Wednesday at the American Swedish Institute: Winter Solstice Celebration. We all know what the Winter Solstice means: The days will start getting longer again. Especially after the weekend’s arctic blast, we are soooo grateful for that. It’s a good excuse to visit ASI, where the winter courtyard will be lit with bonfires, the castle’s holiday rooms will be open and sparkly, and FIKA will be serving glögg. Entertainment includes performances by the Swedish group Nyckleharpalag and the theater group Impossible Salt. 5-8 p.m. Admission at the door ($10 adults, $7 seniors, $5 ages 6-18 and students with ID; free for under 6 and ASI members).
Thursday and Friday, Sunday and Monday at the Dakota: The Bad Plus. Each year for several years, bassist Reid Anderson, pianist Ethan Iverson and drummer Dave King have known where they’ll spend the holidays. The leaderless jazz trio will start with a Christmas residency at the Dakota, then head to New York City for a New Year’s residency at the Village Vanguard. Their latest album, “It’s Hard,” is a collection of other people’s songs – other people including Prince, Johnny Cash, Barry Manilow, Cyndi Lauper, Peter Gabriel and Ornette Coleman – turned inside-out and upside-down, retooled, refueled and pushed back into the world. It would be kind of them to play the Prince cover, “The Beautiful Ones,” since this is Minnesota, but it’s not a given. Sets at 7 and 9 p.m. all four nights. FMI and tickets ($40/45).
Thursday (Dec. 22) through Jan. 1 at the Lab Theater: “Visions of Sugarplums: A Burlesque Nutcracker.” Most holiday entertainments are serious, even reverent affairs. Not that there’s anything wrong with that, but sometimes you want to throw up your hands, shout “Enough!” and see something completely different. Like, for example, fabulous costumes, saucy aerial arts, campy humor and bawdy takes on holiday songs. Developed by director Lily Verlaine, with Nadine Dubois as host, dancer and actress, “A Burlesque Nutcracker” was born in Seattle and spent two years at the Ritz before moving to the Lab for its third Twin Cities season. FMI and tickets ($35-$50 VIP). For grown-ups.
Opens Friday (Dec. 23) at the Film Society’s St. Anthony Main Theatre: “The Eagle Huntress.” Thirteen-year-old Aisholopan wants to be an eagle hunter. Except she’s a girl, and this is a traditionally male role in her nomadic, patriarchal Kazakh family and community.

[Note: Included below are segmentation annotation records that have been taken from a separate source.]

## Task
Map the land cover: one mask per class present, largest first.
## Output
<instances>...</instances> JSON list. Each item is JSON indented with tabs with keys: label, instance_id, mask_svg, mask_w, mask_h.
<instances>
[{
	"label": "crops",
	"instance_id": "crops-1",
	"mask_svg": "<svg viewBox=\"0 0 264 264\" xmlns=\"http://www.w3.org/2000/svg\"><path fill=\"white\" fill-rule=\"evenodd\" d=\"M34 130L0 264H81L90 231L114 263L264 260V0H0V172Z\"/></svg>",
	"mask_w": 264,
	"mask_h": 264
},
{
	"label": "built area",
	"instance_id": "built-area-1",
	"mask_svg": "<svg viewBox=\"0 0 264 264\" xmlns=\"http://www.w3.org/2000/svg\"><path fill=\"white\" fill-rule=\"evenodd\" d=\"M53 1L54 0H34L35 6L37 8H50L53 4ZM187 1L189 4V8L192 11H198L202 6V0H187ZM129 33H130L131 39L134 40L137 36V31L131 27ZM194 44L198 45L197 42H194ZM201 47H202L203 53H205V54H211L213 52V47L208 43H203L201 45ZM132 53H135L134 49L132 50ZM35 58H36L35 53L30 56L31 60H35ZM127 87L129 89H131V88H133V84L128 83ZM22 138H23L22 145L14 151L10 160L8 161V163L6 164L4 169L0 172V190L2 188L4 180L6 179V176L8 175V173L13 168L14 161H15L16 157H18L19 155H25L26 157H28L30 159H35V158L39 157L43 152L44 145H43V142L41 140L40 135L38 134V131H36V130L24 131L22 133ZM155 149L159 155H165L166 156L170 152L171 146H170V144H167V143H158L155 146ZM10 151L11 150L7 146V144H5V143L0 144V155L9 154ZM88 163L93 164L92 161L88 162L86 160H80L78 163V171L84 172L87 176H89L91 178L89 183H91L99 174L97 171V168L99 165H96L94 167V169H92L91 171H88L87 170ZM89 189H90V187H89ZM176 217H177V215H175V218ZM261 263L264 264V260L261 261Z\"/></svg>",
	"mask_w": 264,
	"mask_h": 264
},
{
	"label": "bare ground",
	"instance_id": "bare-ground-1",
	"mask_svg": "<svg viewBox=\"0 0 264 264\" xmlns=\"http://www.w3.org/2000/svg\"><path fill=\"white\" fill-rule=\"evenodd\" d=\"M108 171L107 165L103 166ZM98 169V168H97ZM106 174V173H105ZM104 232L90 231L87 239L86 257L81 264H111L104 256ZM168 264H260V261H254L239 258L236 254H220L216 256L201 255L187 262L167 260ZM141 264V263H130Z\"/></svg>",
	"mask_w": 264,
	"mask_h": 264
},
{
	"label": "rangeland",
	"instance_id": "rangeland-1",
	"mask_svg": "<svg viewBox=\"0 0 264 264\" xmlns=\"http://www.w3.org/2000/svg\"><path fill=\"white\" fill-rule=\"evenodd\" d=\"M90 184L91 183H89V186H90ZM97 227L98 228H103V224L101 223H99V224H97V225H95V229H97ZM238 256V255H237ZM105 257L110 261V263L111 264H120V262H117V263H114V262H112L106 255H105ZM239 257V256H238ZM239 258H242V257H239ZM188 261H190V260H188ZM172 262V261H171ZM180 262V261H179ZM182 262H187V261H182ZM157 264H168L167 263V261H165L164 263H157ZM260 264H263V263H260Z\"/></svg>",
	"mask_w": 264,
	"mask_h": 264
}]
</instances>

Otto Bell’s documentary is a nature film, travel film, feel-good story and feminist epic. FMI including times, trailer and tickets.
Love the new “Sherlock” with Benedict Cumberbatch? Season 4 premieres on Sunday, Jan. 1, and on Sunday, Jan. 8, TPT will host a pair of viewing parties, both with a cash bar, photo booth, trivia, prizes, popcorn and more. Choose “Adventure One,” with episodes 1 and 2 of Season 4 (6 p.m., doors at 5), or “Adventure Two,” the premiere of episode 2 as it airs on TPT and nationally (8 p.m. doors at 7). Free and open to the public, but RSVPs are required.
The Eric Whitacre Singers will make their Minnesota debut at the Cathedral of St. Paul on Friday, March 9. The popular and charismatic Whitacre will be here to lead his Grammy-winning ensemble, and it’s such a big deal that MPR held a presale for its members earlier this month. The professional choir reaches and pleases all kinds of audience; their repertoire ranges from Monteverdi to Depeche Mode. Choral music and Eric Whitacre fans, jump on this. 7:30 p.m. FMI and tickets ($35-55).